Assignment ->
Filter the records below for the word "selected". Copy each line that holds it.

Records for the task ->
- - -

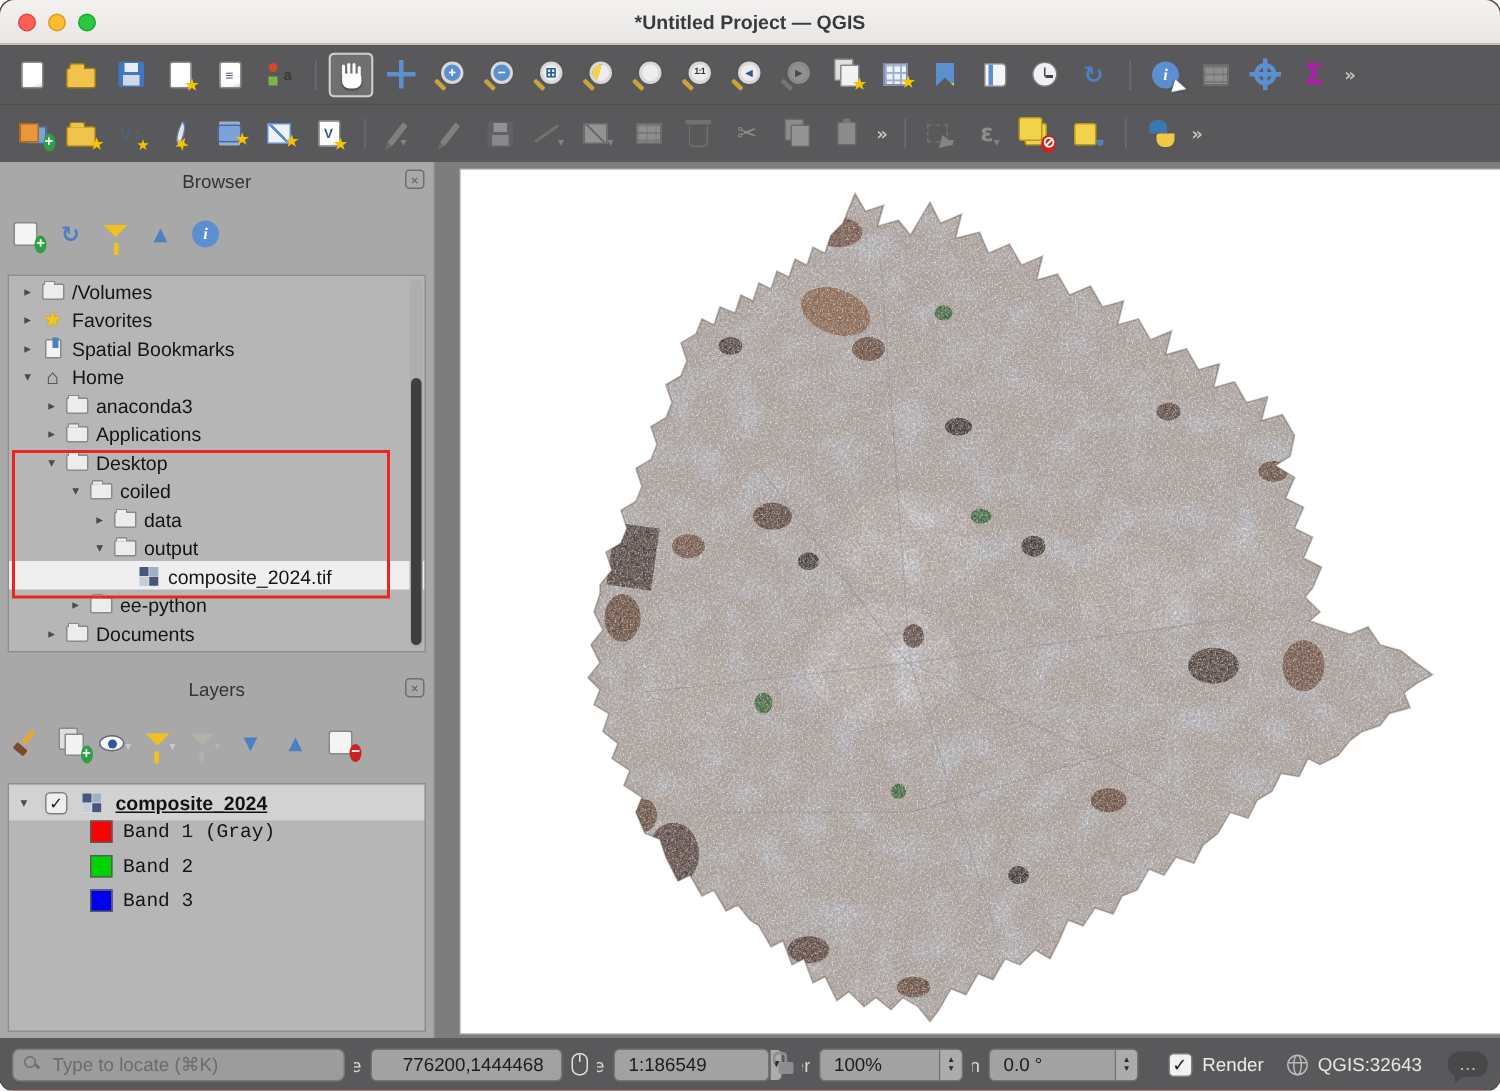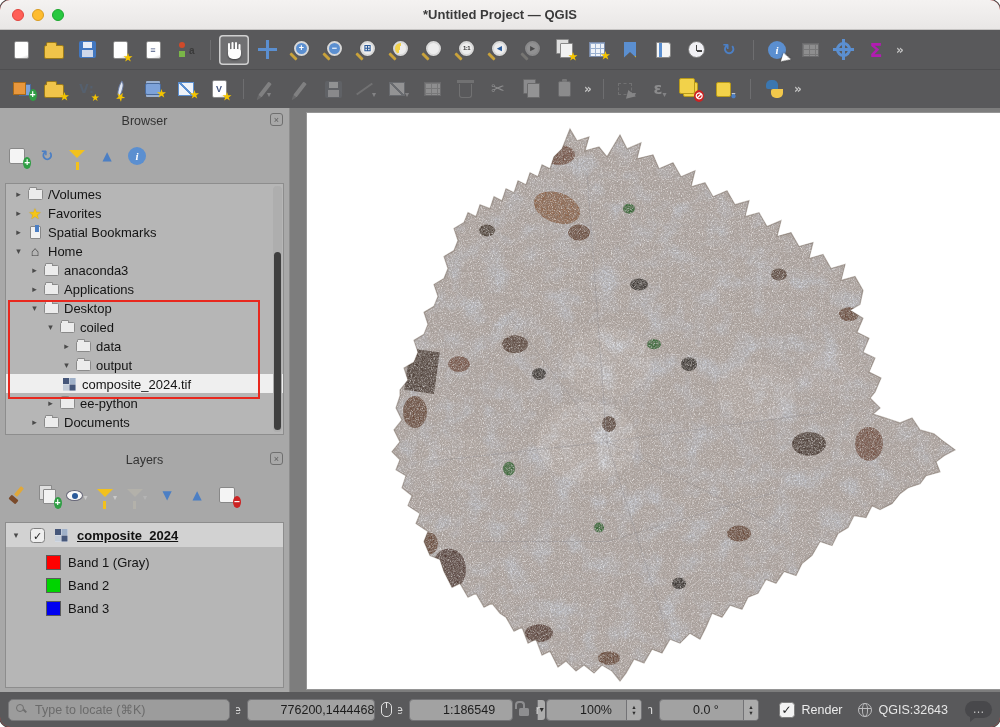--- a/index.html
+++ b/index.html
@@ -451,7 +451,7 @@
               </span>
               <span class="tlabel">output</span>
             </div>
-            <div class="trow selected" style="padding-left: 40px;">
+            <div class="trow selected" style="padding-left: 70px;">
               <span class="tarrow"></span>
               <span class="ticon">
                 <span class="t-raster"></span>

- - -

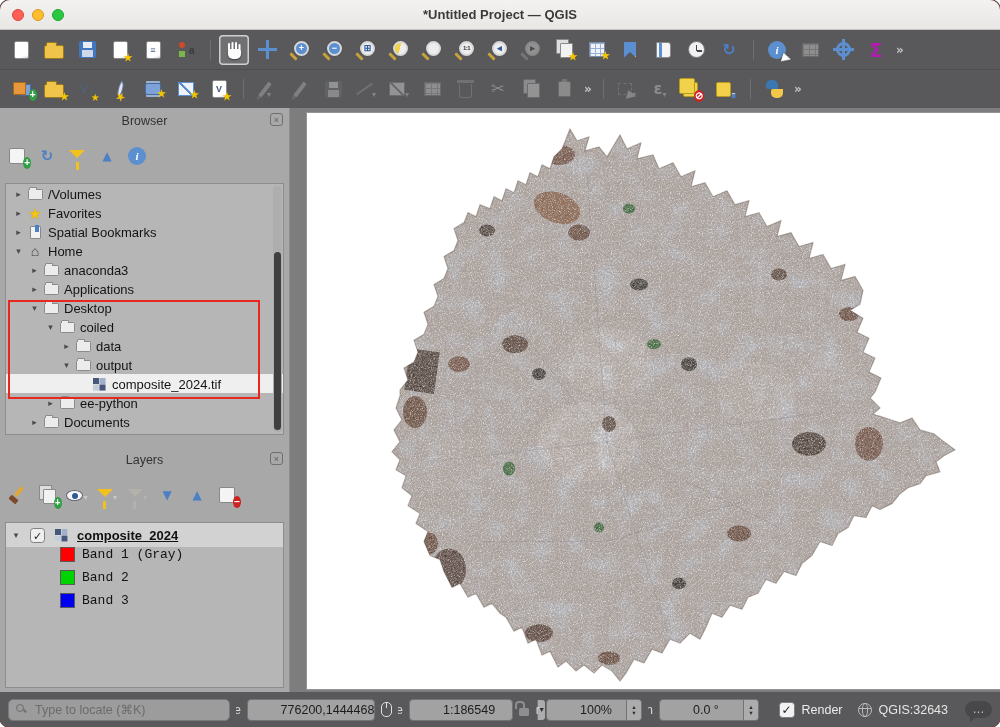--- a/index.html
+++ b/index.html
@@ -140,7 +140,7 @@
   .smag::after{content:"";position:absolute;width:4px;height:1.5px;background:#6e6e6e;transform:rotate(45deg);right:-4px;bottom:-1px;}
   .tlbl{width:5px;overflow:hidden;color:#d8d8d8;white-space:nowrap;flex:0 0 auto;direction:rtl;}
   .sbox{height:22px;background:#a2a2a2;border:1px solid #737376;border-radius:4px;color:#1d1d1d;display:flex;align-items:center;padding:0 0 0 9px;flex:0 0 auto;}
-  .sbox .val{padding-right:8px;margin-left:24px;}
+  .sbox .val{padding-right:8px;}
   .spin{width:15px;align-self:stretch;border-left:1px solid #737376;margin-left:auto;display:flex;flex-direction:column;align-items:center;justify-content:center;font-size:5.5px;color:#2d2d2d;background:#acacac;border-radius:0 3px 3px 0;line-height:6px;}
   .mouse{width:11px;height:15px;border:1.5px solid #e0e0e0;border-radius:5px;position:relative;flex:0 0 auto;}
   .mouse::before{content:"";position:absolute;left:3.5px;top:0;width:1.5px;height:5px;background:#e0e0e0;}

- - -

Solution to this exercise ->
-            <div class="trow selected" style="padding-left: 40px;">
+            <div class="trow selected" style="padding-left: 70px;">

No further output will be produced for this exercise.